Elevated levels of soluble CD26 and CD30 in multiple sclerosis
Tutkimustuotos › › vertaisarvioitu
|Julkaisu||Clinical and Experimental Neuroimmunology|
|DOI - pysyväislinkit|
|Tila||Julkaistu - 1 marraskuuta 2015|
Objective The activation of autoreactive T cells is a major event in the initiation of autoimmune responses in multiple sclerosis (MS). In addition to the T cell receptor stimulation, optimal activation of T cells requires various costimulatory molecules, such as CD26 and CD30, which has not been extensively studied in MS. Our aim was to explore whether the circulating levels of CD26 and CD30 in sera are associated with MS subtypes, inflammatory disease activity and disability in MS patients. Methods The study included 195 participants: 39 relapsing-remitting MS patients, 19 secondary-progressive MS patients, 19 clinically isolated syndrome patients, 58 controls for sCD26 analysis and 60 for sCD30 analysis.
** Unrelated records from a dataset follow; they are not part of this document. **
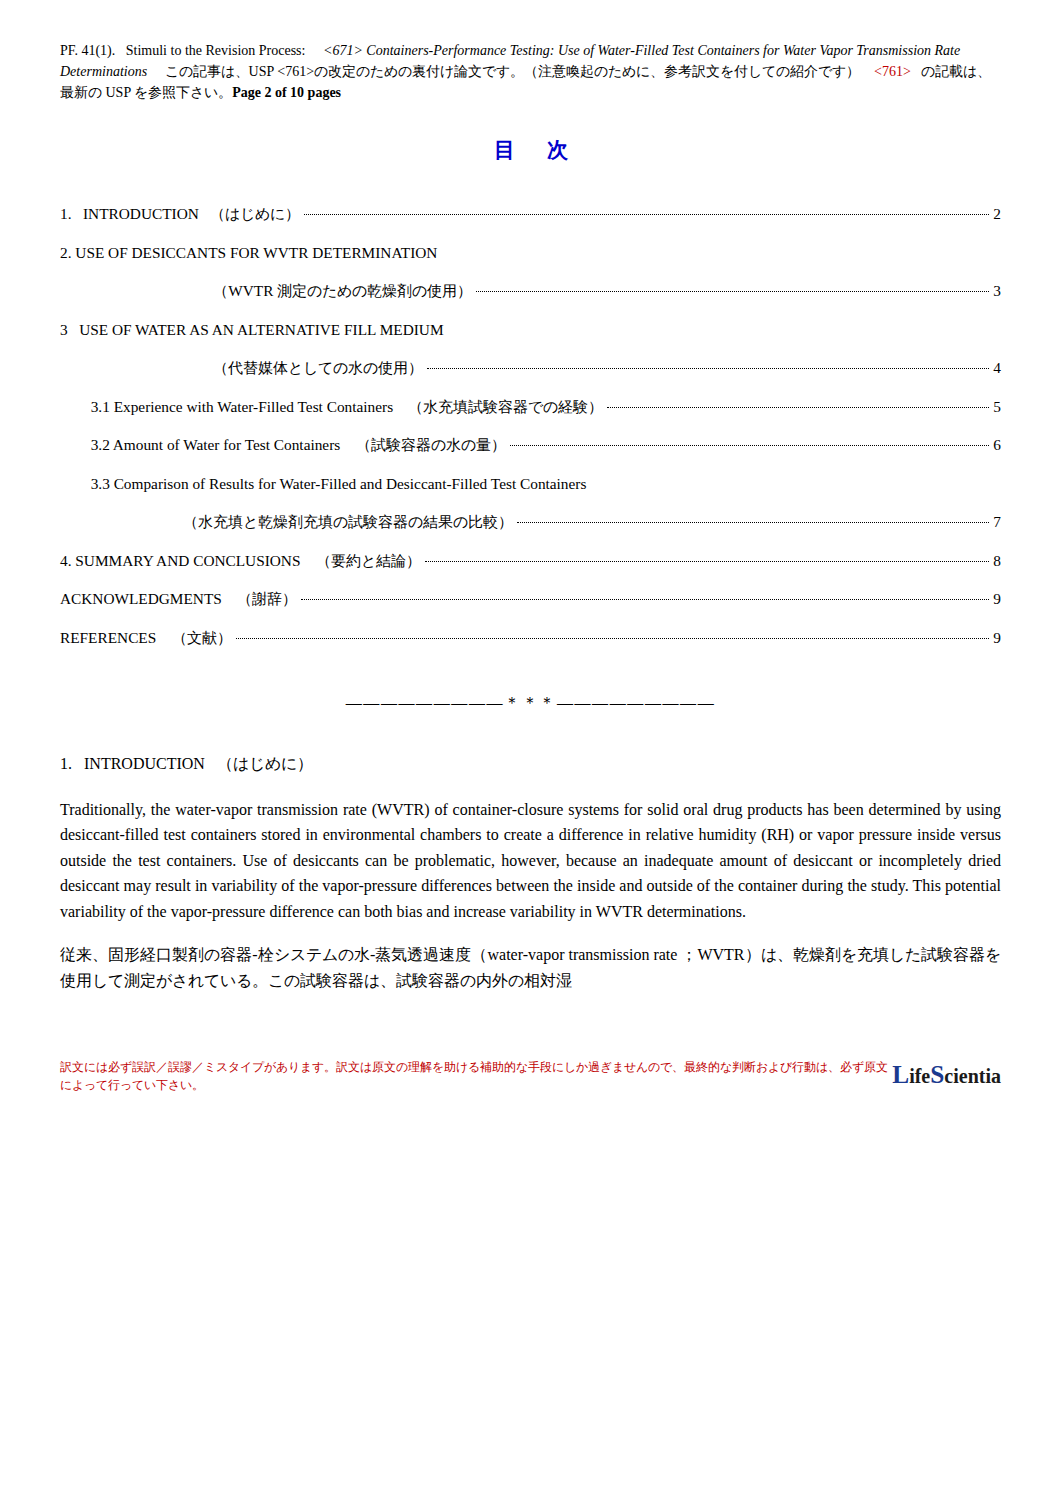PF. 41(1). Stimuli to the Revision Process: <671> Containers-Performance Testing: Use of Water-Filled Test Containers for Water Vapor Transmission Rate Determinations この記事は、USP <761>の改定のための裏付け論文です。（注意喚起のために、参考訳文を付しての紹介です） <761> の記載は、最新の USP を参照下さい。Page 2 of 10 pages
目次
1. INTRODUCTION （はじめに） 2
2. USE OF DESICCANTS FOR WVTR DETERMINATION
（WVTR 測定のための乾燥剤の使用） 3
3 USE OF WATER AS AN ALTERNATIVE FILL MEDIUM
（代替媒体としての水の使用） 4
3.1 Experience with Water-Filled Test Containers （水充填試験容器での経験） 5
3.2 Amount of Water for Test Containers （試験容器の水の量） 6
3.3 Comparison of Results for Water-Filled and Desiccant-Filled Test Containers
（水充填と乾燥剤充填の試験容器の結果の比較） 7
4. SUMMARY AND CONCLUSIONS （要約と結論） 8
ACKNOWLEDGMENTS （謝辞） 9
REFERENCES （文献） 9
―――――――――＊＊＊―――――――――
1. INTRODUCTION （はじめに）
Traditionally, the water-vapor transmission rate (WVTR) of container-closure systems for solid oral drug products has been determined by using desiccant-filled test containers stored in environmental chambers to create a difference in relative humidity (RH) or vapor pressure inside versus outside the test containers. Use of desiccants can be problematic, however, because an inadequate amount of desiccant or incompletely dried desiccant may result in variability of the vapor-pressure differences between the inside and outside of the container during the study. This potential variability of the vapor-pressure difference can both bias and increase variability in WVTR determinations.
従来、固形経口製剤の容器-栓システムの水-蒸気透過速度（water-vapor transmission rate ；WVTR）は、乾燥剤を充填した試験容器を使用して測定がされている。この試験容器は、試験容器の内外の相対湿
訳文には必ず誤訳／誤謬／ミスタイプがあります。訳文は原文の理解を助ける補助的な手段にしか過ぎませんので、最終的な判断および行動は、必ず原文によって行ってい下さい。
Life Scientia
The levels of sCD26 and sCD30 in sera were analyzed using enzyme-linked immunosorbent assay, and the levels of interleukin-10, tumor necrosis factor-α and interferon-γ were analyzed with the Luminex assay. Results We observed increased levels of sCD26 and sCD30 in relapsing-remitting MS, secondary-progressive MS, and clinically isolated syndrome patients compared with the controls (P <0.05). Furthermore, elevated levels of sCD30 were noticed in treated relapsing-remitting MS patients than in untreated patients (P = 0.016), and also in converted CIS patients than in unconverted patients (P = 0.009). Although sCD26 and sCD30 could not associate with clinical measures, such as the disability score or disease activity, the levels of sCD30 correlated positively with interleukin-10 levels (r = 0.583, P <0.0001) and sCD26 levels (r = 0.262, P = 0.046) in MS patients. Conclusion The present results suggest that the elevated levels of sCD30 are associated with the regulatory immune responses predisposing to clinically stable phase of MS.